Reuters is reporting today that China is committing to buy more U.S. soybeans.  President Donald Trump’s is visiting the nation and is stressing to Chinese leaders the importance of agriculture trade between our nations even if tensions would develop between the 2 biggest economies in the world. 

Currently China imports more soybeans than any other country with the U.S. being the second largest supplier of those bushels.  Chinese soybean buyers are planning to sign a letter of intent with the U.S. Soybean Export Council.  The letter of intent is a commitment to purchase a certain volume of soybeans in the future but the exact amount has not been made public. The country has also promised to purchase more beef, barley and dairy products from the U.S.

The weekly USDA harvest report shows that the soybean harvest is now 90% completed which is on pace with the 5 year average of 91% completed by this date.
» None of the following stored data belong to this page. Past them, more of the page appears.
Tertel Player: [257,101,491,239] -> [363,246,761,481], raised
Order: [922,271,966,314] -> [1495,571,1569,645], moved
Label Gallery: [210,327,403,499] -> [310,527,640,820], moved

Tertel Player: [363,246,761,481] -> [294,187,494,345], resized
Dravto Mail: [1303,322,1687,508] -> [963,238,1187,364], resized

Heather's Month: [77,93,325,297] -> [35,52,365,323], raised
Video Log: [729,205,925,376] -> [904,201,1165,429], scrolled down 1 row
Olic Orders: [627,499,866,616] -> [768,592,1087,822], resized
From the Soybean Harvested map below you can see that there are several states running ahead of their typical pace and some falling behind but no states are drastically behind normal and causing any concern in the market.

 

A lot of talk out of Washington has been focused on proposed tax reforms. Brownfield Ag reports that tax policy specialists from the American Farm Bureau are warning producers that the impact from proposed changes to tax policy and their effects on farmers is still unknown. In addition they explain that new business rates being debated in the House Ways & Means will have the greatest impact on farmer’s taxes.  The current proposal would tax business income differently than in the past by lowering the rate for corporations. Impacts to pass-through businesses, which most U.S. farmers and ranchers have, is still unknown. The repeal of the Estate Tax is a major win as is the continuation of the business interest deduction and increasing immediate expensing.  There has been some discussions regarding the possible elimination of Section 199 known as the Domestic Production Activities Deduction. Chuck Conner, president of the National Council of Farmer Cooperatives, believes Congress could easily preserve the 199 exemption for agriculture without making too large of an impact on the rest of the bill.
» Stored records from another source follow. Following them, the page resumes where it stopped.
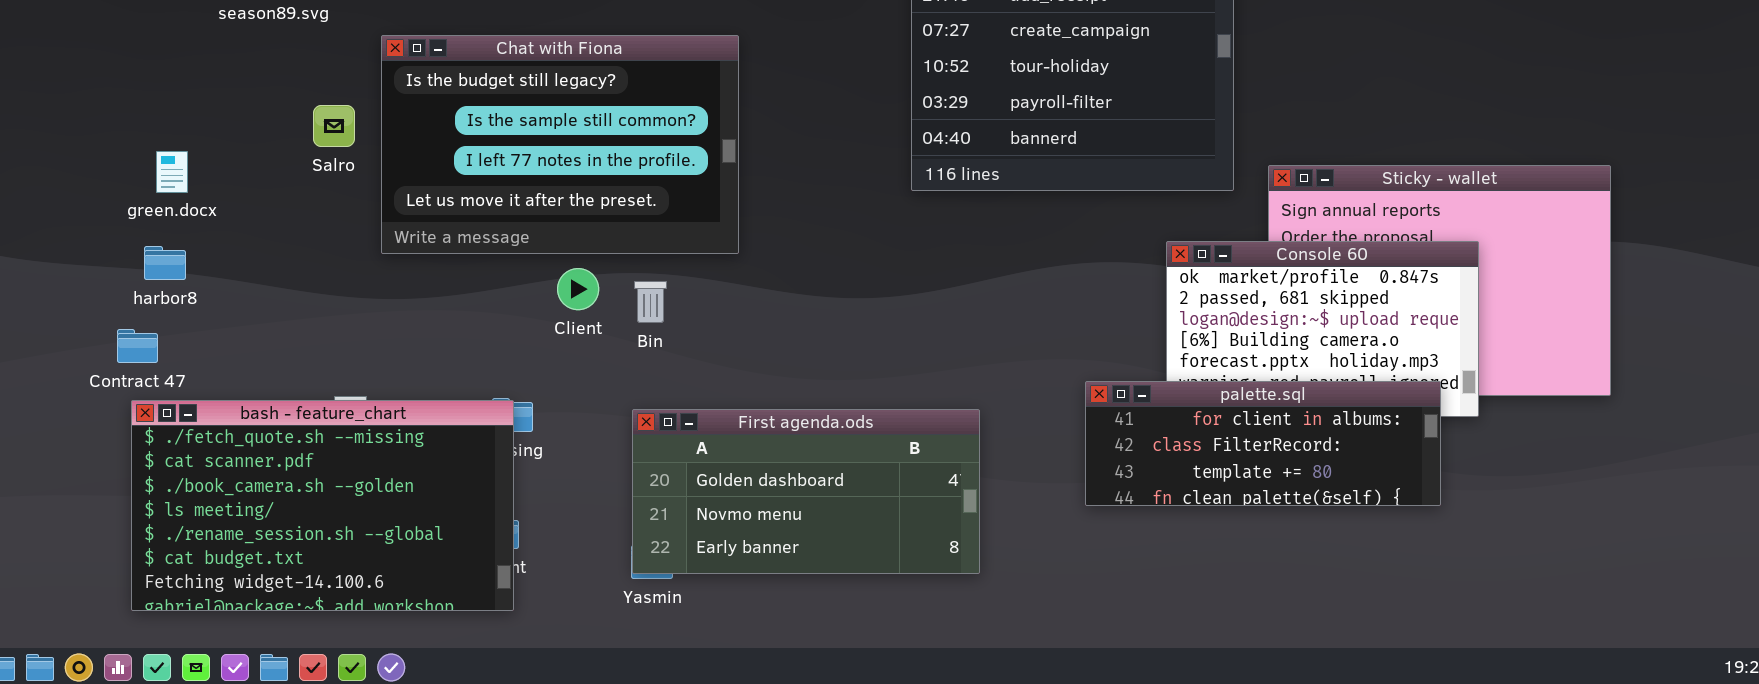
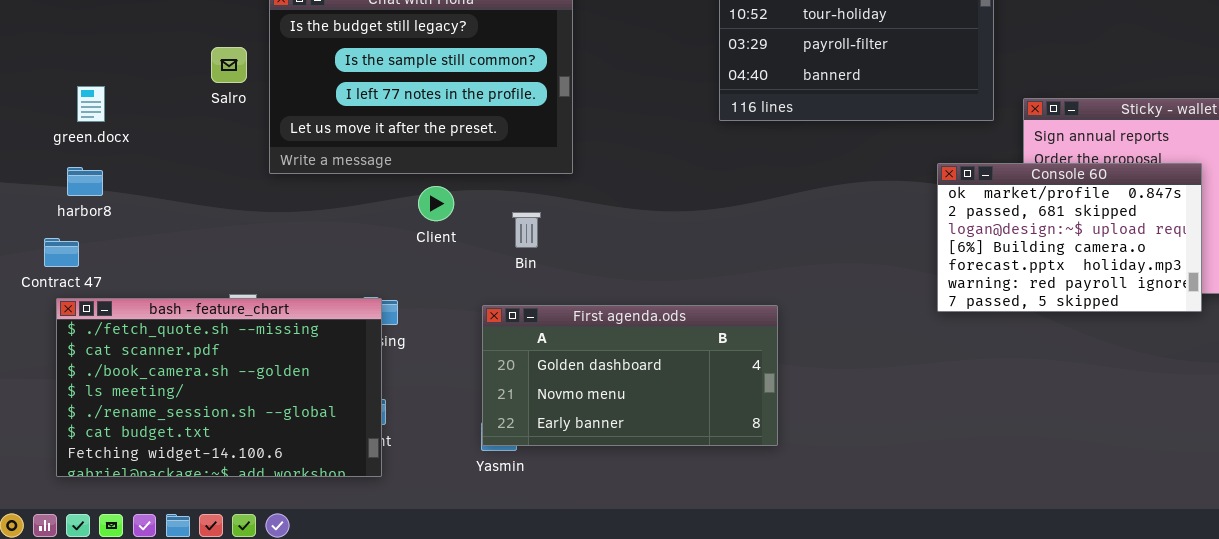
Bin: [634,281,667,323] -> [512,212,541,248], moved
palette.sql: [1085,381,1441,506] -> none, closed

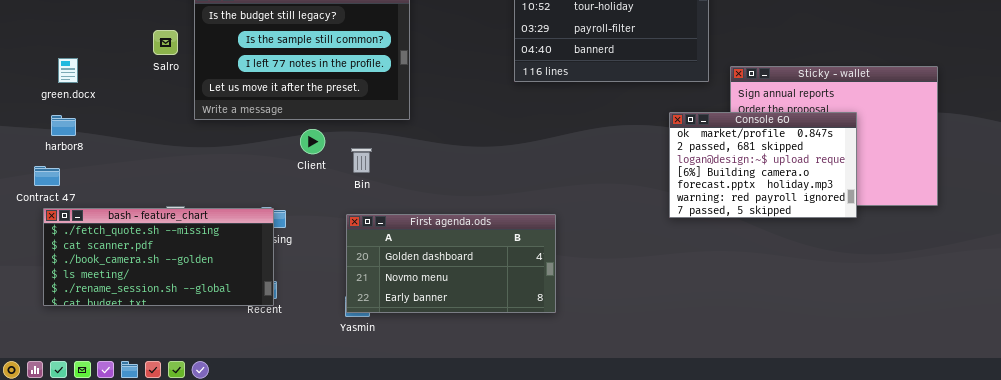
Bin: [512,212,541,248] -> [351,148,372,173], moved
bash - feature_chart: [56,298,382,477] -> [43,208,274,306], resized

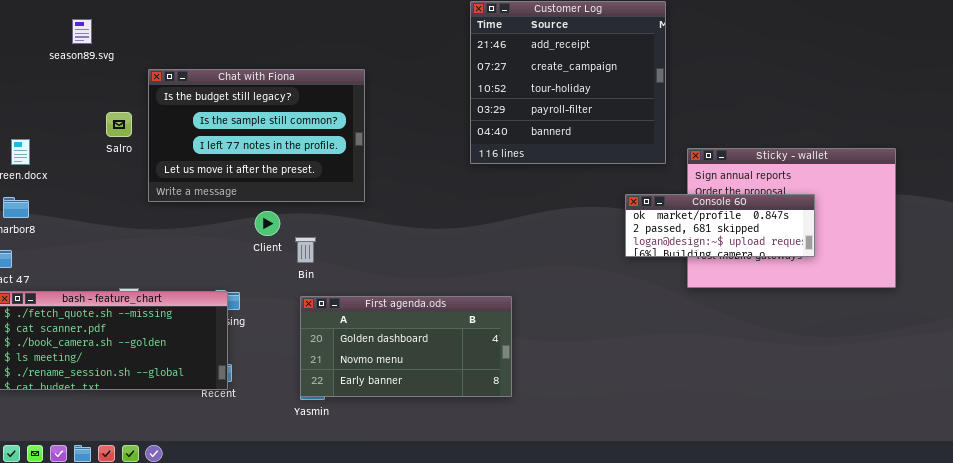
Console 60: [669,112,857,218] -> [625,194,815,257], resized
Bin: [351,148,372,173] -> [295,237,316,263], moved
A blast of arctic air is headed to the Midwest and Northeast thanks to a significant southward dip in the jet stream. 

 

WeatherTrends 360 explains that the Arctic blast expected over the weekend is coming directly from the North Pole and will bring with it the coldest second week of November in more than 30 years. They expect lows in the single digits by Saturday morning, typically these temperatures don’t arrive until January.